#### [TASKS]
• a. List every command line that the Research Assistant page gives to be run.
• b. Reproduce the stretch of the Research Assistant page from "Gemini Pro serves" through "and user queries." word for word.
• c. Say whether each statement agrees with the Research Assistant page, answering yes or no and quoting the words that decide it: (i) Creating a virtual environment is a required step. (ii) The URL Loader fetches web pages that users specify. (iii) The Research Assistant is powered by the Gemini Pro generative model.

The Research Assistant is a powerful research assistant powered by the Gemini Pro generative model. It streamlines the process of gathering information from web pages, breaking them down into smaller, digestible chunks, and embedding them into vectors for quick retrieval. When users pose questions, the Research Assistant leverages its capabilities to retrieve relevant context, generate prompts, and provide concise answers.
-
Clone the repository:
git clone https://github.com/Devparihar5/InfoGenie.git
-
Navigate to the project directory:
cd InfoGenie
-
Create a virtual environment (optional but recommended):
python -m venv venv
-
Activate the virtual environment:
- On Windows:
.\venv\Scripts\activate
- On macOS and Linux:
source venv/bin/activate
- On Windows:
-
Install dependencies from requirements.txt:
pip install -r requirements.txt
To use the Research Assistant, follow these steps:
-
Run the main script:
streamlit run main.py
-
Input your query or question when prompted.
-
The Research Assistant will process your query, retrieve relevant information from web pages, generate a prompt, and provide you with a concise answer.
-
Continue to ask questions or end the session when you're done.
Gemini Pro serves as the core of the Research Assistant, enabling it to understand and generate human-like text responses based on the provided context and user queries.
The URL Loader component fetches web pages specified by users, allowing the Research Assistant to extract information from diverse online sources.

#### [DATA EXTRACT]
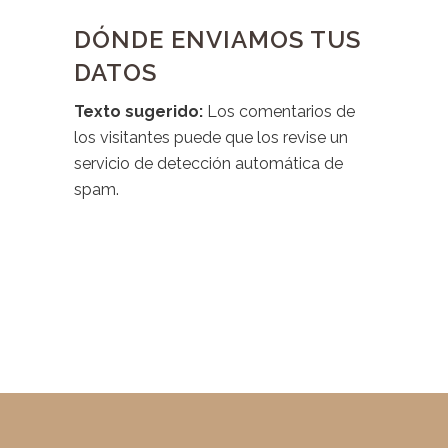
DÓNDE ENVIAMOS TUS
DATOS
Texto sugerido:
Los comentarios de
los visitantes puede que los revise un
servicio de detección automática de
spam.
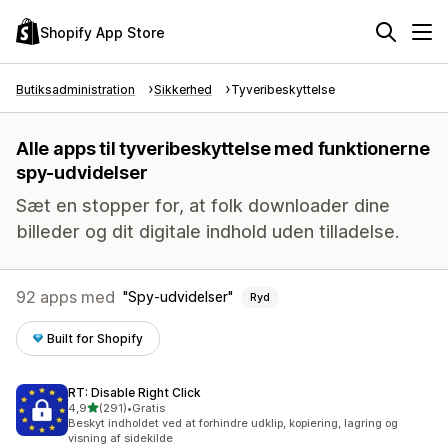
Shopify App Store
Butiksadministration
Sikkerhed
Tyveribeskyttelse
Alle apps til tyveribeskyttelse med funktionerne
spy-udvidelser
Sæt en stopper for, at folk downloader dine
billeder og dit digitale indhold uden tilladelse.
92 apps med
Spy-udvidelser
Ryd
Built for Shopify
RT: Disable Right Click
ud af 5 stjerner
4,9
(291)
•
Gratis
291 anmeldelser i alt
Beskyt indholdet ved at forhindre udklip, kopiering, lagring og
visning af sidekilde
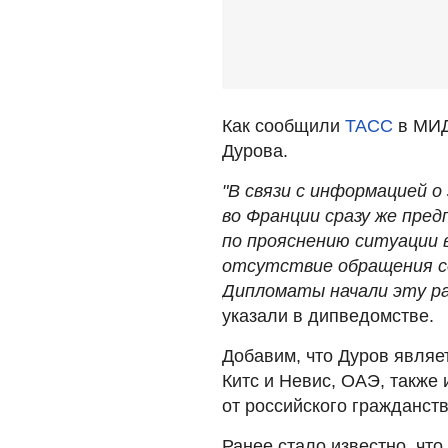
Как сообщили
ТАСС
в МИД
Дурова.
"В связи с информацией о
во Франции сразу же пред
по прояснению ситуации 
отсутствие обращения с
Дипломаты начали эту ра
указали в дипведомстве.
Добавим, что Дуров являе
Китс и Невис, ОАЭ, также 
от российского гражданств
Ранее стало известно, чт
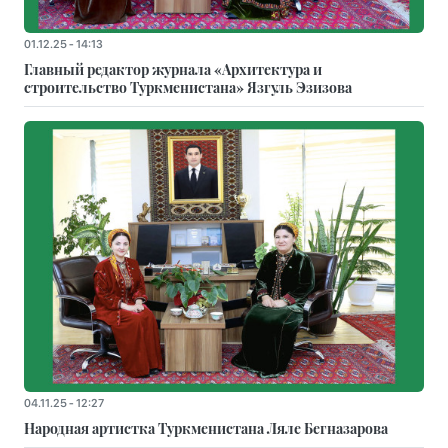
01.12.25 - 14:13
Главный редактор журнала «Архитектура и
строительство Туркменистана» Язгуль Эзизова
04.11.25 - 12:27
Народная артистка Туркменистана Ляле Бегназарова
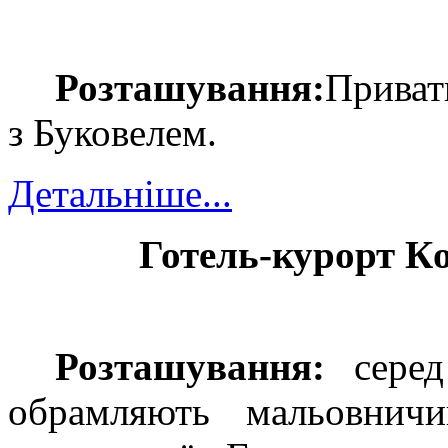
Розташування:
Приват
з Буковелем
.
Детальніше...
Готель-курорт К
Розташування:
серед
обрамляють мальовнич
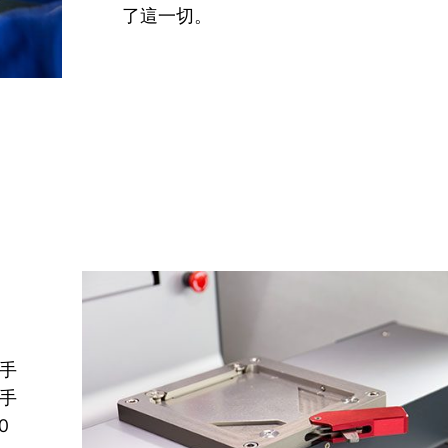
了這一切。
手
手
0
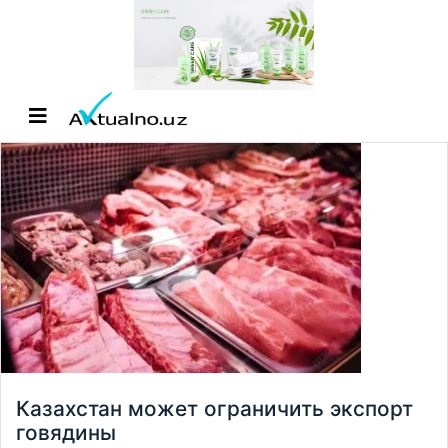
Казахстан может ограничить экспорт
говядины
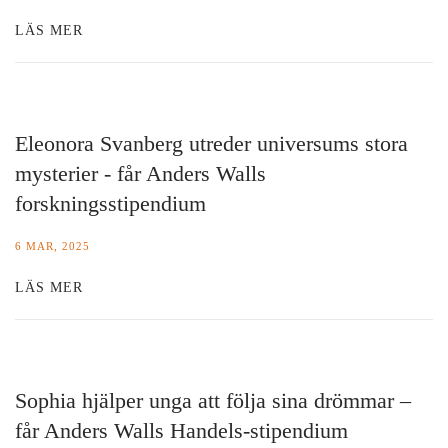
LÄS MER
Eleonora Svanberg utreder universums stora
mysterier - får Anders Walls
forskningsstipendium
6 MAR, 2025
LÄS MER
Sophia hjälper unga att följa sina drömmar –
får Anders Walls Handels-stipendium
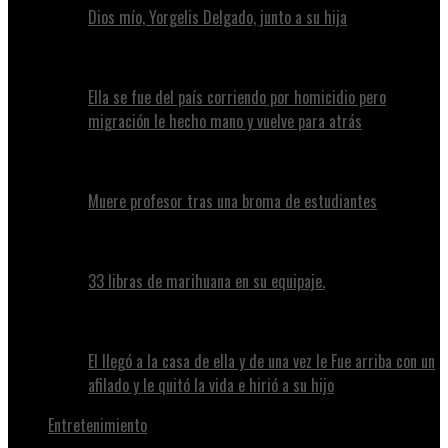
Dios mío, Yorgelis Delgado, junto a su hija
Ella se fue del país corriendo por homicidio pero
migración le hecho mano y vuelve para atrás
Muere profesor tras una broma de estudiantes
33 libras de marihuana en su equipaje.
El llegó a la casa de ella y de una vez le Fue arriba con un
afilado y le quitó la vida e hirió a su hijo
Entretenimiento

#### [ANSWER SET]
• a.
git clone https://github.com/Devparihar5/InfoGenie.git
cd InfoGenie
python -m venv venv
.\venv\Scripts\activate
source venv/bin/activate
pip install -r requirements.txt
streamlit run main.py

• b.
Gemini Pro serves as the core of the Research Assistant, enabling it to understand and generate human-like text responses based on the provided context and user queries.

• c.
(i) No: "Create a virtual environment (optional but recommended)"
(ii) Yes: "The URL Loader component fetches web pages specified by users"
(iii) Yes: "powered by the Gemini Pro generative model"